When the opera is over, the lounger of the stalls leaves his place by the orchestra, and loiters in the winter night outside the stage-door. Perhaps he is enamoured of some lovely coryphée—lovely in all the gorgeousness of flake white and liquid rouge; and yet that can scarcely be, or he would be still in the stalls, or hovering about the side-scenes, for the ballet is not over. Two or three carriages, belonging to the principal singers, are waiting at the stage-door. Presently a tall, stylish-looking man, in a loose over-coat, emerges; a groom opens the door of a well-appointed little brougham, but the gentleman says—

"No, Farée, you can go home. I shall walk."

"But, monsieur," remonstrates the man, "monsieur is not aware that it rains."

Monsieur says he is quite aware of the rain; but that he has an umbrella, and prefers walking. So the brougham drives off with the distressed Farée, who consoles himself at a café high up on the boulevard, where he plays écarté with a limp little pack of cards, and drinks effervescing lemonade.

The lounger of the stalls, standing in the shadow, hears this little dialogue, and sees also, by the light of the carriage-lamps, that the gentleman in the loose coat is no less a personage than the hero of the opera. The lounger also seems to be indifferent to the rain, and to have a fancy for walking; for when Elvino crosses the road and turns into an opposite street, the lounger follows. It is a dark night, with a little drizzling rain—a night by no means calculated to tempt an elegantly-dressed young man to brave all the disagreeables and perils of dirty pavements and overflowing gutters; but neither Elvino nor the lounger seem to care for mud or rain, for they walk at a rapid pace through several streets—the lounger always a good way behind and always in the shadow. He has a light step, which wakes no echo on the wet pavement; and the fashionable tenor has no idea that he is followed. He walks through long narrow streets to the Rue Rivoli, thence across one of the bridges. Presently he enters a very aristocratic but retired street, in a lonely quarter of the city. The distant roll of carriages and the tramp of a passing gendarmes are the only sounds that break the silence. There is not a creature to be seen in the wide street but the two men. Elvino turns to look about him, sees no one, and walks on till he comes to a mansion at the corner, screened from the street by a high wall, with great gates and a porter's lodge. Detached from the house, and sheltered by an angle of the wall, is a little pavilion, the windows of which look into the courtyard or garden within. Close to this pavilion is a narrow low door of carved oak, studded with great iron nails, and almost hidden in the heavy masonry of the wall which frames it. The house in early times has been a convent, and is now the property of the Marquis de Cevennes. Elvino, with one more glance up and down the dimly-lighted street, approaches this doorway, and stooping down to the key-hole whistles softly three bars of a melody from Don Giovanni—La ci darem la mano.

"So!" says the lounger, standing in the shadow of a house opposite, "we are getting deeper into the mystery; the curtain is up, and the play is going to begin."

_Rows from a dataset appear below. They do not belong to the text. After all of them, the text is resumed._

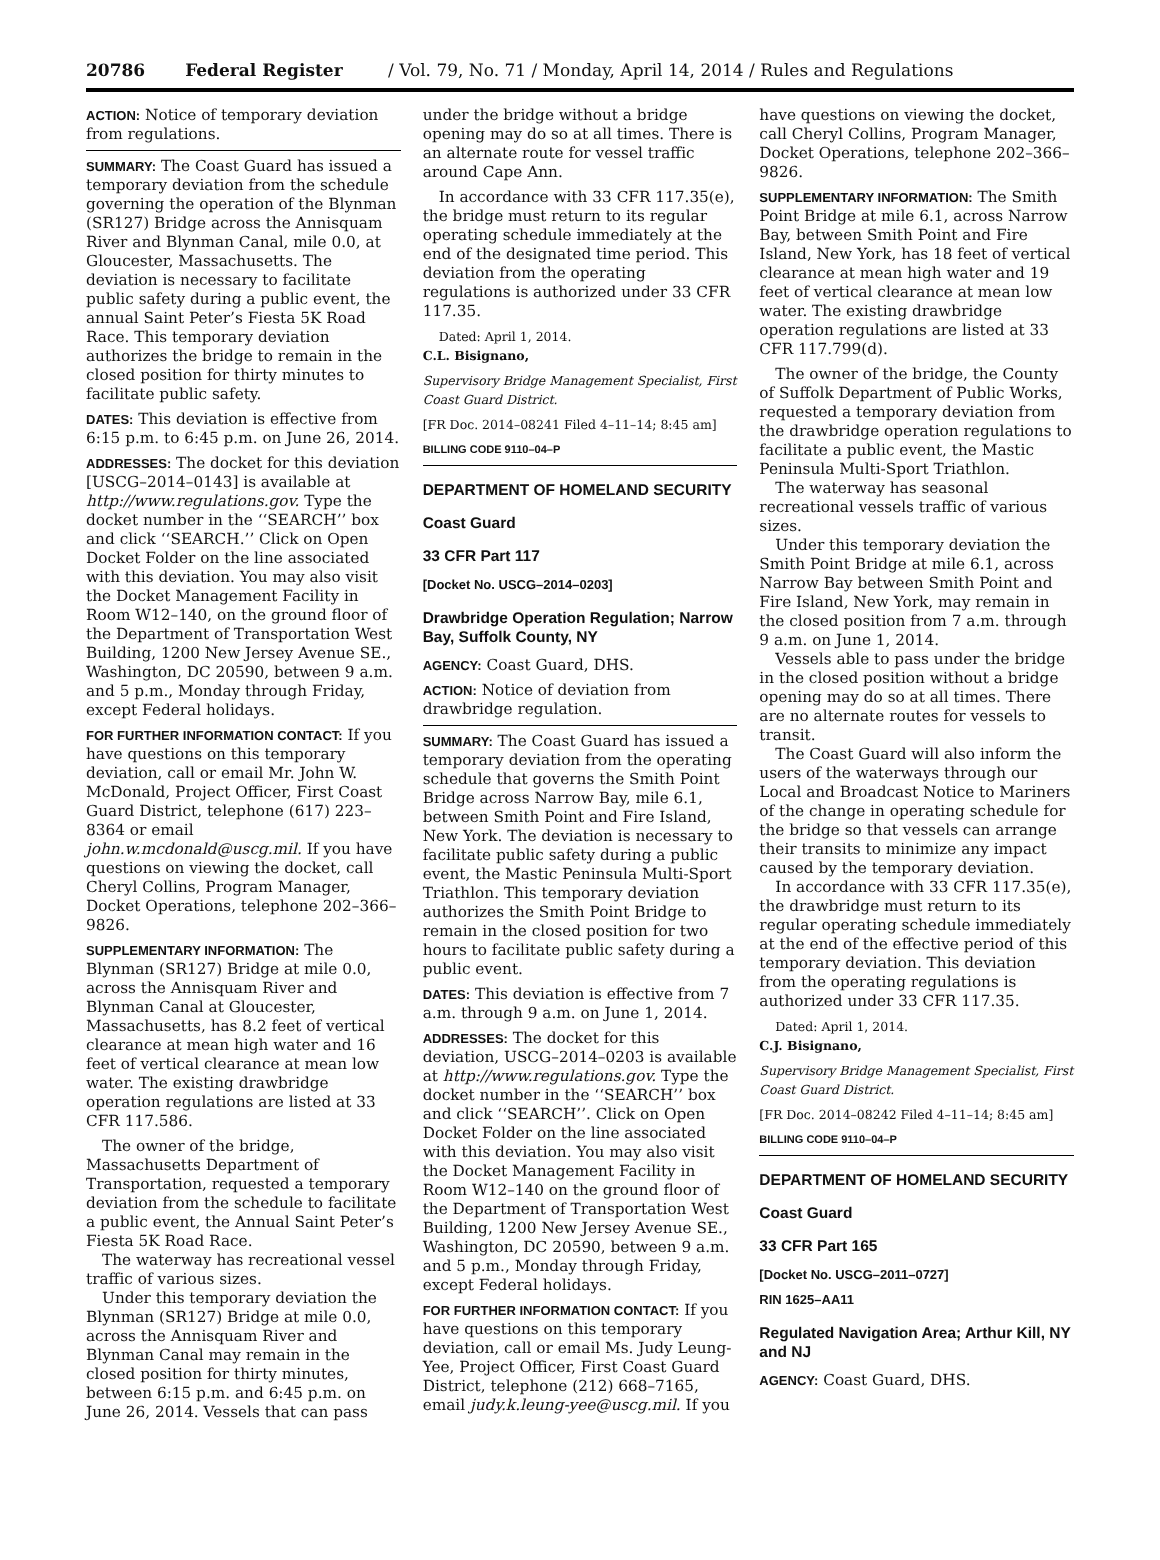20786 Federal Register / Vol. 79, No. 71 / Monday, April 14, 2014 / Rules and Regulations
ACTION: Notice of temporary deviation from regulations.
SUMMARY: The Coast Guard has issued a temporary deviation from the schedule governing the operation of the Blynman (SR127) Bridge across the Annisquam River and Blynman Canal, mile 0.0, at Gloucester, Massachusetts. The deviation is necessary to facilitate public safety during a public event, the annual Saint Peter’s Fiesta 5K Road Race. This temporary deviation authorizes the bridge to remain in the closed position for thirty minutes to facilitate public safety.
DATES: This deviation is effective from 6:15 p.m. to 6:45 p.m. on June 26, 2014.
ADDRESSES: The docket for this deviation [USCG–2014–0143] is available at http://www.regulations.gov. Type the docket number in the ‘‘SEARCH’’ box and click ‘‘SEARCH.’’ Click on Open Docket Folder on the line associated with this deviation. You may also visit the Docket Management Facility in Room W12–140, on the ground floor of the Department of Transportation West Building, 1200 New Jersey Avenue SE., Washington, DC 20590, between 9 a.m. and 5 p.m., Monday through Friday, except Federal holidays.
FOR FURTHER INFORMATION CONTACT: If you have questions on this temporary deviation, call or email Mr. John W. McDonald, Project Officer, First Coast Guard District, telephone (617) 223–8364 or email john.w.mcdonald@uscg.mil. If you have questions on viewing the docket, call Cheryl Collins, Program Manager, Docket Operations, telephone 202–366–9826.
SUPPLEMENTARY INFORMATION: The Blynman (SR127) Bridge at mile 0.0, across the Annisquam River and Blynman Canal at Gloucester, Massachusetts, has 8.2 feet of vertical clearance at mean high water and 16 feet of vertical clearance at mean low water. The existing drawbridge operation regulations are listed at 33 CFR 117.586.
The owner of the bridge, Massachusetts Department of Transportation, requested a temporary deviation from the schedule to facilitate a public event, the Annual Saint Peter’s Fiesta 5K Road Race.
The waterway has recreational vessel traffic of various sizes.
Under this temporary deviation the Blynman (SR127) Bridge at mile 0.0, across the Annisquam River and Blynman Canal may remain in the closed position for thirty minutes, between 6:15 p.m. and 6:45 p.m. on June 26, 2014. Vessels that can pass
under the bridge without a bridge opening may do so at all times. There is an alternate route for vessel traffic around Cape Ann.
In accordance with 33 CFR 117.35(e), the bridge must return to its regular operating schedule immediately at the end of the designated time period. This deviation from the operating regulations is authorized under 33 CFR 117.35.
Dated: April 1, 2014.
C.L. Bisignano,
Supervisory Bridge Management Specialist, First Coast Guard District.
[FR Doc. 2014–08241 Filed 4–11–14; 8:45 am]
BILLING CODE 9110–04–P
DEPARTMENT OF HOMELAND SECURITY
Coast Guard
33 CFR Part 117
[Docket No. USCG–2014–0203]
Drawbridge Operation Regulation; Narrow Bay, Suffolk County, NY
AGENCY: Coast Guard, DHS.
ACTION: Notice of deviation from drawbridge regulation.
SUMMARY: The Coast Guard has issued a temporary deviation from the operating schedule that governs the Smith Point Bridge across Narrow Bay, mile 6.1, between Smith Point and Fire Island, New York. The deviation is necessary to facilitate public safety during a public event, the Mastic Peninsula Multi-Sport Triathlon. This temporary deviation authorizes the Smith Point Bridge to remain in the closed position for two hours to facilitate public safety during a public event.
DATES: This deviation is effective from 7 a.m. through 9 a.m. on June 1, 2014.
ADDRESSES: The docket for this deviation, USCG–2014–0203 is available at http://www.regulations.gov. Type the docket number in the ‘‘SEARCH’’ box and click ‘‘SEARCH’’. Click on Open Docket Folder on the line associated with this deviation. You may also visit the Docket Management Facility in Room W12–140 on the ground floor of the Department of Transportation West Building, 1200 New Jersey Avenue SE., Washington, DC 20590, between 9 a.m. and 5 p.m., Monday through Friday, except Federal holidays.
FOR FURTHER INFORMATION CONTACT: If you have questions on this temporary deviation, call or email Ms. Judy Leung-Yee, Project Officer, First Coast Guard District, telephone (212) 668–7165, email judy.k.leung-yee@uscg.mil. If you
have questions on viewing the docket, call Cheryl Collins, Program Manager, Docket Operations, telephone 202–366–9826.
SUPPLEMENTARY INFORMATION: The Smith Point Bridge at mile 6.1, across Narrow Bay, between Smith Point and Fire Island, New York, has 18 feet of vertical clearance at mean high water and 19 feet of vertical clearance at mean low water. The existing drawbridge operation regulations are listed at 33 CFR 117.799(d).
The owner of the bridge, the County of Suffolk Department of Public Works, requested a temporary deviation from the drawbridge operation regulations to facilitate a public event, the Mastic Peninsula Multi-Sport Triathlon.
The waterway has seasonal recreational vessels traffic of various sizes.
Under this temporary deviation the Smith Point Bridge at mile 6.1, across Narrow Bay between Smith Point and Fire Island, New York, may remain in the closed position from 7 a.m. through 9 a.m. on June 1, 2014.
Vessels able to pass under the bridge in the closed position without a bridge opening may do so at all times. There are no alternate routes for vessels to transit.
The Coast Guard will also inform the users of the waterways through our Local and Broadcast Notice to Mariners of the change in operating schedule for the bridge so that vessels can arrange their transits to minimize any impact caused by the temporary deviation.
In accordance with 33 CFR 117.35(e), the drawbridge must return to its regular operating schedule immediately at the end of the effective period of this temporary deviation. This deviation from the operating regulations is authorized under 33 CFR 117.35.
Dated: April 1, 2014.
C.J. Bisignano,
Supervisory Bridge Management Specialist, First Coast Guard District.
[FR Doc. 2014–08242 Filed 4–11–14; 8:45 am]
BILLING CODE 9110–04–P
DEPARTMENT OF HOMELAND SECURITY
Coast Guard
33 CFR Part 165
[Docket No. USCG–2011–0727]
RIN 1625–AA11
Regulated Navigation Area; Arthur Kill, NY and NJ
AGENCY: Coast Guard, DHS.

As the clocks of Paris chime the half-hour after eleven the little door turns on its hinges, and a faint light in the courtyard within falls upon the figure of the fashionable tenor. This light comes from a lamp in the hand of a pretty-looking, smartly-dressed girl, who has opened the door.

"She is not the woman I took her for, this Valerie," says the lounger, "or she would have opened that door herself. She makes her waiting-maid her confidante—a false step, which proves her either stupid or inexperienced. Not stupid; her face gives the lie to that. Inexperienced then. So much the better."

As the spy meditates thus, Elvino passes through the doorway, stooping as he crosses the threshold, and the light disappears.

"This is either a private marriage, or something worse," mutters the lounger. "Scarcely the last. Hers is the face of a woman capable of a madness, but not of degradation—the face of a Phaedra rather than a Messalina. I have seen enough of the play for to-night."